• _Activity_
Stop at the line containing "pclk domain reset for all other modules": repeat exactly every line of the entries below from the first up to it, plus that line, with pictures omitted.

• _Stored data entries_

———

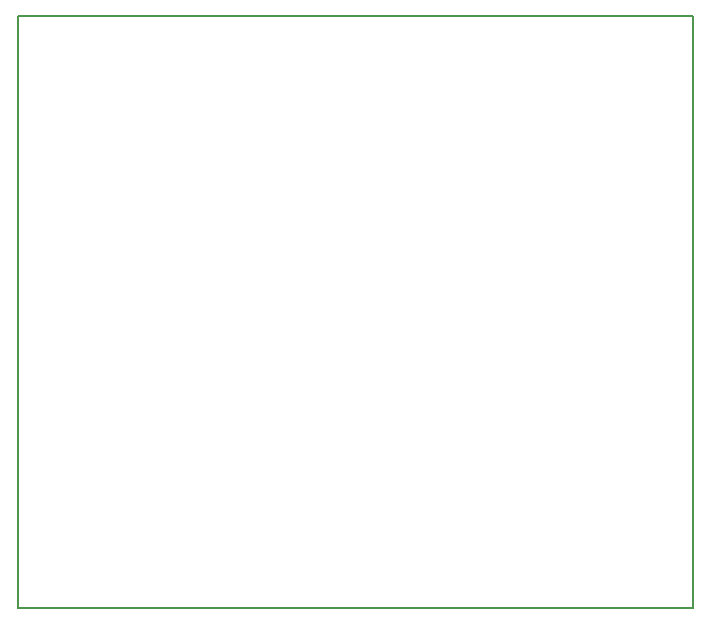
<source format=gbr>
G04 #@! TF.FileFunction,Profile,NP*
%FSLAX46Y46*%
G04 Gerber Fmt 4.6, Leading zero omitted, Abs format (unit mm)*
G04 Created by KiCad (PCBNEW 4.0.3-stable) date 10/09/16 09:38:23*
%MOMM*%
%LPD*%
G01*
G04 APERTURE LIST*
%ADD10C,0.100000*%
%ADD11C,0.150000*%
G04 APERTURE END LIST*
D10*
D11*
X111125000Y-36830000D02*
X53975000Y-36830000D01*
X111125000Y-86995000D02*
X111125000Y-36830000D01*
X53975000Y-86995000D02*
X111125000Y-86995000D01*
X53975000Y-36830000D02*
X53975000Y-86995000D01*
M02*

</source>
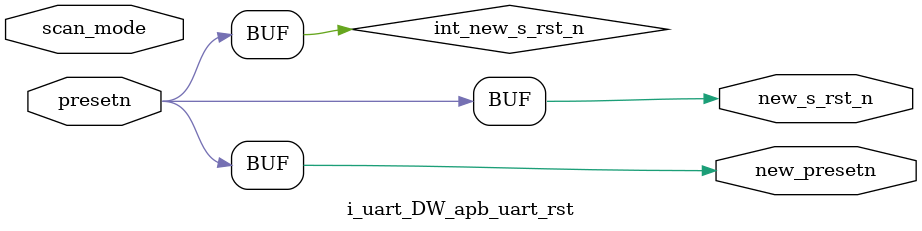
<source format=v>


module i_uart_DW_apb_uart_rst
  (
   // Inputs
   presetn,
   scan_mode,
   // Outputs
   new_presetn,
   new_s_rst_n
   );

   input                             presetn;            // APB async reset
                                                         // low async reset
   input                             scan_mode;          // scan mode signal
   
   output                            new_presetn;        // generated presetn,
                                                         // may include SW reset
   output                            new_s_rst_n;        // generated s_rst_n,
                                                         // may include SW reset
   wire                              new_presetn;        // generated presetn,
                                                         // may include SW reset
   wire                              new_s_rst_n;        // generated s_rst_n,
                                                         // may include SW reset
   wire                              int_new_s_rst_n;    // internal new_s_rst_n

   // ------------------------------------------------------
   // UR (UART reset) related functionality
   // ------------------------------------------------------
   
   // This signal is used as the pclk domain reset for all other modules
   // in the UART thus it must always be assigned a practical value. That
   // is, if the UART has been configured to have the SRR then it is asserted
   // when either presetn is asserted (low) or sw_rst_n is asserted (low),
   // else it is asserted when presetn (only) is asserted.
   // Under certain configurations this reset maybe driven by the output
   // of a register and hence must have the ability to be controlled, this
   // is done using the scan mode signal
   assign new_presetn = presetn;

   // Under certain configurations this reset maybe driven by the output
   // of a register and hence must have the ability to be controlled, this
   // is done using the scan mode signal
   assign new_s_rst_n = scan_mode ? new_presetn : int_new_s_rst_n;

   // This signal is used as the sclk domain reset for all other modules
   // in the UART thus it must always be assigned a practical value. That
   // is, if the UART has been configured to have two clocks, then if it
   // has been configured to have the SRR then it is asserted when either
   // s_rst_n is asserted (low) or sclk_sync2 is asserted (low), else
   // it is asserted when s_rst_n (only) is asserted. If the UART is
   // configured to have one clock (plck only) then it will assert when
   // new_presetn is asserted, i.e. in this case new_s_rst_n and 
   // new_presetn are identical
   assign int_new_s_rst_n = new_presetn;



endmodule // DW_apb_uart_rst

</source>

———

• _Response_
<source format=gbr>
G04 #@! TF.FileFunction,Profile,NP*
%FSLAX46Y46*%
G04 Gerber Fmt 4.6, Leading zero omitted, Abs format (unit mm)*
G04 Created by KiCad (PCBNEW 4.0.3-stable) date 10/09/16 09:38:23*
%MOMM*%
%LPD*%
G01*
G04 APERTURE LIST*
%ADD10C,0.100000*%
%ADD11C,0.150000*%
G04 APERTURE END LIST*
D10*
D11*
X111125000Y-36830000D02*
X53975000Y-36830000D01*
X111125000Y-86995000D02*
X111125000Y-36830000D01*
X53975000Y-86995000D02*
X111125000Y-86995000D01*
X53975000Y-36830000D02*
X53975000Y-86995000D01*
M02*

</source>
<source format=v>


module i_uart_DW_apb_uart_rst
  (
   // Inputs
   presetn,
   scan_mode,
   // Outputs
   new_presetn,
   new_s_rst_n
   );

   input                             presetn;            // APB async reset
                                                         // low async reset
   input                             scan_mode;          // scan mode signal
   
   output                            new_presetn;        // generated presetn,
                                                         // may include SW reset
   output                            new_s_rst_n;        // generated s_rst_n,
                                                         // may include SW reset
   wire                              new_presetn;        // generated presetn,
                                                         // may include SW reset
   wire                              new_s_rst_n;        // generated s_rst_n,
                                                         // may include SW reset
   wire                              int_new_s_rst_n;    // internal new_s_rst_n

   // ------------------------------------------------------
   // UR (UART reset) related functionality
   // ------------------------------------------------------
   
   // This signal is used as the pclk domain reset for all other modules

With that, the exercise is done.